Um país na contramão – Mercado de Trabalho

Um país na contramão no Mercado de trabalho

Como é nos países desenvolvidos:
Preparam sua sociedade para o fim do emprego formal, para um mercado de trabalho que continuará reduzindo postos de trabalho em atividades produtoras de bens e aumentando em serviços. Avaliam continuamente o resultado qualitativo de seus sistemas de ensino e promovem mudanças, remodelam currículos e introduzem novas disciplinas e metodologias de ensino.

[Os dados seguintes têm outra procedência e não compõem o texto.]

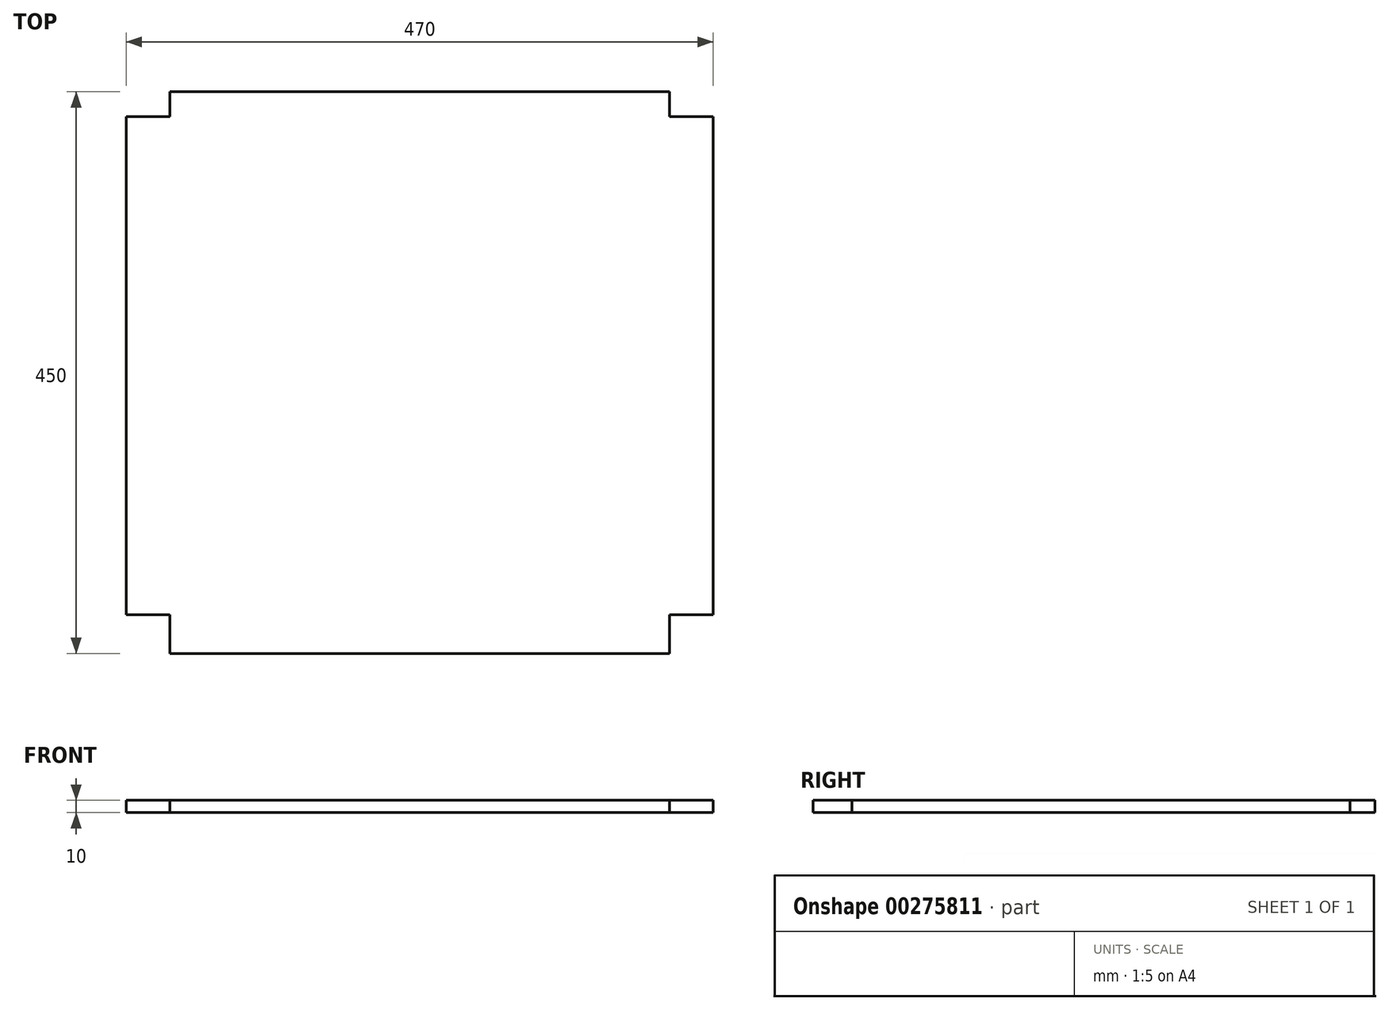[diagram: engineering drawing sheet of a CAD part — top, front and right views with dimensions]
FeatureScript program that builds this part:
annotation { "Feature Type Name" : "Feature", "Feature Type Description" : "" }
export const myFeature = defineFeature(function(context is Context, id is Id, definition is map)
    precondition{}
    {
        {
            var Q0;
            Q0=qCreatedBy(makeId("Top.planeOp"),FACE);
            var sketch = newSketch(context, id + "F0", { "sketchPlane" : qUnion([Q0])});
            skLineSegment(sketch, "E0", {"start": v(0, 0) * mm, "end": v(470, 0) * mm});
            skLineSegment(sketch, "E1", {"start": v(470, 0) * mm, "end": v(470, 450) * mm});
            skLineSegment(sketch, "E2", {"start": v(470, 450) * mm, "end": v(0, 450) * mm});
            skLineSegment(sketch, "E3", {"start": v(0, 450) * mm, "end": v(0, 0) * mm});
            skSolve(sketch);
        }
        {
            var Q0;
            Q0=qSketchRegion(id+"F0",true);
            extrude(context, id + "F1", {"entities" : qUnion([Q0]), "depth" : 10 * mm});
        }
        {
            var Q0;
            Q0=makeQuery(id+"F1.opExtrude","CAP_FACE",FACE,{"disambiguationData":[OSD([sQuery(id+"F0.wireOp",EDGE,"E0"),sQuery(id+"F0.wireOp",EDGE,"E1"),sQuery(id+"F0.wireOp",EDGE,"E2"),sQuery(id+"F0.wireOp",EDGE,"E3")])],"isStart":false});
            var sketch = newSketch(context, id + "F2", { "sketchPlane" : qUnion([Q0])});
            skLineSegment(sketch, "E4.bottom", {"start": v(35, 450) * mm, "end": v(0, 450) * mm});
            skLineSegment(sketch, "E4.top", {"start": v(35, 430) * mm, "end": v(0, 430) * mm});
            skLineSegment(sketch, "E4.left", {"start": v(35, 450) * mm, "end": v(35, 430) * mm});
            skLineSegment(sketch, "E4.right", {"start": v(0, 450) * mm, "end": v(0, 430) * mm});
            skLineSegment(sketch, "E5.bottom", {"start": v(0, 0) * mm, "end": v(35, 0) * mm});
            skLineSegment(sketch, "E5.top", {"start": v(0, 31) * mm, "end": v(35, 31) * mm});
            skLineSegment(sketch, "E5.left", {"start": v(0, 0) * mm, "end": v(0, 31) * mm});
            skLineSegment(sketch, "E5.right", {"start": v(35, 0) * mm, "end": v(35, 31) * mm});
            skLineSegment(sketch, "E6", {"start": v(235, 450) * mm, "end": v(235, 0) * mm, "construction": true});
            skLineSegment(sketch, "E7.MirrorCS", {"start": v(470, 450) * mm, "end": v(470, 430) * mm});
            skLineSegment(sketch, "E8.MirrorCS", {"start": v(435, 450) * mm, "end": v(470, 450) * mm});
            skLineSegment(sketch, "E9.MirrorCS", {"start": v(435, 430) * mm, "end": v(470, 430) * mm});
            skLineSegment(sketch, "E10.MirrorCS", {"start": v(435, 450) * mm, "end": v(435, 430) * mm});
            skLineSegment(sketch, "E11.MirrorCS", {"start": v(470, 31) * mm, "end": v(435, 31) * mm});
            skLineSegment(sketch, "E12.MirrorCS", {"start": v(470, 0) * mm, "end": v(435, 0) * mm});
            skLineSegment(sketch, "E13.MirrorCS", {"start": v(435, 0) * mm, "end": v(435, 31) * mm});
            skLineSegment(sketch, "E14.MirrorCS", {"start": v(470, 0) * mm, "end": v(470, 31) * mm});
            skSolve(sketch);
        }
        {
            var Q0;
            Q0=qSketchRegion(id+"F2",true);
            var Q1;
            Q1 = qSketchRegion(id + "F0", true);
            extrude(context, id + "F3", {"entities" : qUnion([Q0, Q1]), "operationType" : NewBodyOperationType.REMOVE, "endBound" : BoundingType.THROUGH_ALL, "oppositeDirection" : true, "depth" : 25 * mm});
        }
    });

Na China, já há alguns anos, a disciplina Empreendedorismo foi introduzida no ensino fundamental, para alertar os pequenos alunos que, quando se formarem no ensino superior, não haverá vaga para todos no mercado de trabalho e que uma boa formação educacional será imprescindível para que possam empreender e criar seus próprios negócios. Ou seja, preparam seus alunos para o futuro mercado de trabalho que irão enfrentar ao terminarem seus estudos.

 

E como é no Brasil:
Desconhecendo as reais tendências do mercado de trabalho nacional e mundial e insistindo no modelo vigente no século passado, aposta suas fichas na criação de empregos em atividades extrativistas, industriais e produtoras de commodities agropecuárias e minerais que, por ganhos crescentes de produtividade, há décadas extingue postos de trabalho (nos EUA, o número total de postos de trabalhos nessas atividades está estável desde 1940) além de,  como já disse anteriormente, exigir enormes investimentos para gerar um posto de trabalho.
Imaginando o futuro como uma continuação do passado, pouco investe em Educação, que vê seu desempenho, em qualquer ranking mundial, sempre os últimos em todos os níveis - fundamental, médio e superior.

Quais as perspectivas para um jovem estudante brasileiro? Que futuro espera seus filhos? E seus netos?